Точно унесенные ветром листья, пролетели эти годы; прошелестели перебором страниц; остались цепочкой образов в памяти. Сначала была часовня – в том исправительном учреждении недалеко от Москвы, в Тверской области, куда помогли мне отправиться – по доброте и дружбе – оперативники МУРа. И отец Александр, мягкий, бескорыстный и сострадательный; никогда он не отказывал мне ни в разговоре, ни в исповеди, а в конце срока дал свое благословение на поиск и возврат государству украденных книг. Первый год после освобождения я работал сторожем на стройке: жил в крохотной бытовке, почти ни с кем не встречался – но и такая жизнь казалась раем, и землей обетованной был холодный строительный вагончик со старым обогревателем и собранной каким-то умельцем маленькой плиткой.
Думал я, что вошел в жизнь по-новому; уже не с черного хода, озираясь воровато – но и не с парадного, поскольку нет в жизни парадных подъездов. Как все вошел – через скрипнувшую калитку, узкой, но чистой тропой. Теперь не надо было оглядываться, пробираться на ощупь, рискуя сломать шею; не имело смысла настороженно таиться – и слава Богу. Был только покой – тихий, незамутненный – и мне нравилось это…
Иногда наведывался ко мне Комментатор – он не изменился, все так же хитро поблескивали узкие китайские глаза, так же неторопливо и замысловато плелось кружево слов, собирались бисер фраз и четки повествований. Вместе с ним начал я коллекционировать истории о книгах – о том, какие гонения пришлось пережить за долгую историю человеческую хрупким томикам и тяжелым альбомам; о книжных ворах – таких же, как я; о наказаниях и казнях.
Среди прочих интересных фактов запомнился обычай писать на титуле проклятие вору; один из кодексов XIII века открывался пожеланием: «Quern si quis abstu-lerit, morte moriatur, in satagine coquatur; caducus morbus instet eum, et febres; et rotetur, et suspendatur.
Amen».
В книгу конца XVII века из доминиканского монастыря Болоньи была вклеена этикетка: «Выносить запрещается под угрозой отлучения от церкви, согласно декретам папы Урбана VIII и папы Иннокентия XII». Позже вместо этикеток стали делать специальные экслибрисы: часто изображались повешенные. Как уточнил Комментатор, на французских экслибрисах в петле болтался Пьеро.

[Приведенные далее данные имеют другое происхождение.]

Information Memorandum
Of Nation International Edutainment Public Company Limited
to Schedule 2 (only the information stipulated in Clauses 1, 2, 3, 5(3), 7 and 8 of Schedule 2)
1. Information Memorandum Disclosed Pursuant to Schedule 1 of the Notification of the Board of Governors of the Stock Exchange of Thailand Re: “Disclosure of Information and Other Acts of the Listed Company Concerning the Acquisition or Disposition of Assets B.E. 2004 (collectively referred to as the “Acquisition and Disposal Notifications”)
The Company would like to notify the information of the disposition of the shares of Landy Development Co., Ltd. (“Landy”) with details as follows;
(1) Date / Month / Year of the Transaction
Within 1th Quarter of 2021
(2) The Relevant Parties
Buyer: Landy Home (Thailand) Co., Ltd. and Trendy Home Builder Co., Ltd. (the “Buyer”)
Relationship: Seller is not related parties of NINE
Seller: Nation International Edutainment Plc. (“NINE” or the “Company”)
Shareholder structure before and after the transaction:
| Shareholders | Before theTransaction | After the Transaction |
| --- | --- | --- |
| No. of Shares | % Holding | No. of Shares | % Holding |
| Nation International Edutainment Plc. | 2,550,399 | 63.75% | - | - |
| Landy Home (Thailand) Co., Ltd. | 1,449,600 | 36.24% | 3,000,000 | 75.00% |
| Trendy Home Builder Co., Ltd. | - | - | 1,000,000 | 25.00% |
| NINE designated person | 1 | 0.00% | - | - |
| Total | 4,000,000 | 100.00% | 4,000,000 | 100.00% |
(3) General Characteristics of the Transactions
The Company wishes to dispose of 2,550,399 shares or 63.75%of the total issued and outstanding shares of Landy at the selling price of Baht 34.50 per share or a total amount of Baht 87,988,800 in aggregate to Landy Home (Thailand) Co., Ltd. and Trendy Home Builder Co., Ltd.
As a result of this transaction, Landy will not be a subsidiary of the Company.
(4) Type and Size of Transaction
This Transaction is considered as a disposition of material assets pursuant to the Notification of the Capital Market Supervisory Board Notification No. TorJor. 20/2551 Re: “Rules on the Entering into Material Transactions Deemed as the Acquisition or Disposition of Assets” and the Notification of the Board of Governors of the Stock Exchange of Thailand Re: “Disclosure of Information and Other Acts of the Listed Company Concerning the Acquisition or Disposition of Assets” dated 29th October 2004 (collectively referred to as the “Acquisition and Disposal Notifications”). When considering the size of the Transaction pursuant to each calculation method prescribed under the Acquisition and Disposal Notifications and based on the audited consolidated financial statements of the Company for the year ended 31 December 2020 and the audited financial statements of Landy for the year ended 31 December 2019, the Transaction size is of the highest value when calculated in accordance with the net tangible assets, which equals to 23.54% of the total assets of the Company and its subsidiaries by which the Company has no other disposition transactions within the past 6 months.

И я вспомнил старуху с картами Таро и выпавшего мне Повешенного…
Однажды я вычитал, что в Средние века наиболее ценные кодексы библиотеки приковывали цепями к полке или читательской стойке. Их и называли так – прикованные книги, catenati libri; говорят, что в некоторых старых монастырях их можно встретить и поныне.
Обратил внимание на многочисленные истории библиотечных краж – все они были похожи; во многих ворами становились вполне добропорядочные люди только потому, что оказанное доверие грешило чрезмерностью, а искус был слишком большим.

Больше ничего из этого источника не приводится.